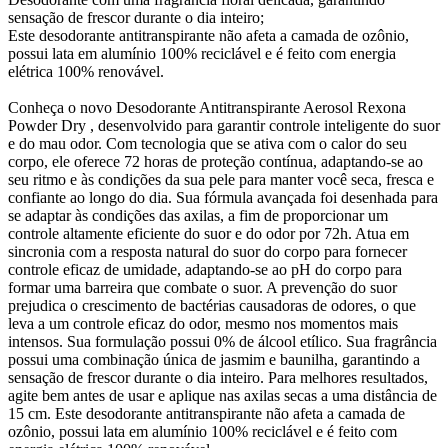
sensação de frescor durante o dia inteiro;
Este desodorante antitranspirante não afeta a camada de ozônio,
possui lata em alumínio 100% reciclável e é feito com energia
elétrica 100% renovável.
Conheça o novo Desodorante Antitranspirante Aerosol Rexona
Powder Dry , desenvolvido para garantir controle inteligente do suor
e do mau odor. Com tecnologia que se ativa com o calor do seu
corpo, ele oferece 72 horas de proteção contínua, adaptando-se ao
seu ritmo e às condições da sua pele para manter você seca, fresca e
confiante ao longo do dia. Sua fórmula avançada foi desenhada para
se adaptar às condições das axilas, a fim de proporcionar um
controle altamente eficiente do suor e do odor por 72h. Atua em
sincronia com a resposta natural do suor do corpo para fornecer
controle eficaz de umidade, adaptando-se ao pH do corpo para
formar uma barreira que combate o suor. A prevenção do suor
prejudica o crescimento de bactérias causadoras de odores, o que
leva a um controle eficaz do odor, mesmo nos momentos mais
intensos. Sua formulação possui 0% de álcool etílico. Sua fragrância
possui uma combinação única de jasmim e baunilha, garantindo a
sensação de frescor durante o dia inteiro. Para melhores resultados,
agite bem antes de usar e aplique nas axilas secas a uma distância de
15 cm. Este desodorante antitranspirante não afeta a camada de
ozônio, possui lata em alumínio 100% reciclável e é feito com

**Exercise description**
Display each line of the data where "inteiro" occurs.

**Written solution**
sensação de frescor durante o dia inteiro;
sensação de frescor durante o dia inteiro. Para melhores resultados,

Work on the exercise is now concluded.